Study text:
Ranthambhore – not all of our holiday plans work out

Not all our holiday plans work out well and I usually only post positives but, at the risk of sounding like a privileged whiny white tourist, hopefully our experience at Ranthambhore not seeing tigers is amusing:

I just wanted a holiday where I could have a break from work; as much as I love my jobs, I needed to get away for a week.  Somehow I’ve ended up hiding in our “deluxe” resort room – a space that is furnished and smells like the 1907s time capsule that was the Doctor’s Room at Shenton Park Hospital before it was closed, something that once might’ve been a tad luxurious but is now ventilated by the hum of the bar refrigerator that refuses to die.

Dan is sitting outside, in a cement circle that surrounds a pubescent tabla player and his mid thirties singer/accordion player. If the entrances are labelled as 12 and 6 o’clock there is a hotel employee swaying from foot-to-foot at 7 o’clock, guarding a platter of stale biscuits half-covered in cling wrap, and two urns of hot water. You may request either tea, or instant coffee.  After a two-year coffee exile in Canada I learned to appreciate even Tim Hortons brown dishwater as drinkable but I couldn’t finish my hot cup of brown bitterness tonight.

Records from a data source:
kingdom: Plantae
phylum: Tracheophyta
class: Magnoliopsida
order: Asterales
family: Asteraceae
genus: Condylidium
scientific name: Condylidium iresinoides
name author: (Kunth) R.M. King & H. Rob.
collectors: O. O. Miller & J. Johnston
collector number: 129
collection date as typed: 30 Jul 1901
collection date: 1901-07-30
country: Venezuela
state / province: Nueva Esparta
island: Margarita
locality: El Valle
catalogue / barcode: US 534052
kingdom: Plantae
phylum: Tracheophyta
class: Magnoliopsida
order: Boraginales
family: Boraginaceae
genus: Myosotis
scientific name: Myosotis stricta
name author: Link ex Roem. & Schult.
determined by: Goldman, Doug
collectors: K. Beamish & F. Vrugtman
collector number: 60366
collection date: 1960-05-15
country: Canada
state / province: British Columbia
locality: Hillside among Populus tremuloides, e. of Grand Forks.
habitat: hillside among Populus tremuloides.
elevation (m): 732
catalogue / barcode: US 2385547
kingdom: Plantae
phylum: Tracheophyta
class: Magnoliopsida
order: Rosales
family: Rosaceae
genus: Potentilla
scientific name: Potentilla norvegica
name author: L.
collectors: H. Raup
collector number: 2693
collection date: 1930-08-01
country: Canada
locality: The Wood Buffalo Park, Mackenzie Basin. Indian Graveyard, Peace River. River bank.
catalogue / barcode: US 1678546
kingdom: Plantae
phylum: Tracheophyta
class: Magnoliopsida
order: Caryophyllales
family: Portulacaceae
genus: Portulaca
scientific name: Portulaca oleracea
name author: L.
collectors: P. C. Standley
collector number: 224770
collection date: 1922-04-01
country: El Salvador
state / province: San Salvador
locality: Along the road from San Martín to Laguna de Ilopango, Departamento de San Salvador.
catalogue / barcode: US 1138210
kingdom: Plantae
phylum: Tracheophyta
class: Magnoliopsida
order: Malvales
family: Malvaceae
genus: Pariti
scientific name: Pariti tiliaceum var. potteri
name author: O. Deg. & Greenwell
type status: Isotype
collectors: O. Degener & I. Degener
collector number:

What this exercise asks:
**A.** Condense the paragraph of the Ranthambhore post that begins "Dan is sitting outside" into a short bulleted list that keeps its main facts.
**B.** Reproduce a passage from the Ranthambhore post word for word, beginning at the words "Dan is sitting" and stopping after "brown bitterness tonight.".
**C.** List every person the Ranthambhore post describes as being in the scene outside the resort room.

Answers to the tasks:
**A.**
- Dan sits outside in a cement circle around a pubescent tabla player and a mid-thirties singer/accordion player.
- If the entrances are taken as 12 and 6 o'clock, a hotel employee sways from foot to foot at 7 o'clock, guarding stale biscuits half-covered in cling wrap and two urns of hot water.
- Tea or instant coffee is available on request.
- After a two-year coffee exile in Canada, the writer found even Tim Hortons coffee drinkable but could not finish tonight's cup.

**B.**
Dan is sitting outside, in a cement circle that surrounds a pubescent tabla player and his mid thirties singer/accordion player. If the entrances are labelled as 12 and 6 o’clock there is a hotel employee swaying from foot-to-foot at 7 o’clock, guarding a platter of stale biscuits half-covered in cling wrap, and two urns of hot water. You may request either tea, or instant coffee.  After a two-year coffee exile in Canada I learned to appreciate even Tim Hortons brown dishwater as drinkable but I couldn’t finish my hot cup of brown bitterness tonight.

**C.**
- Dan
- The pubescent tabla player
- The mid-thirties singer/accordion player
- The hotel employee guarding the biscuits and hot water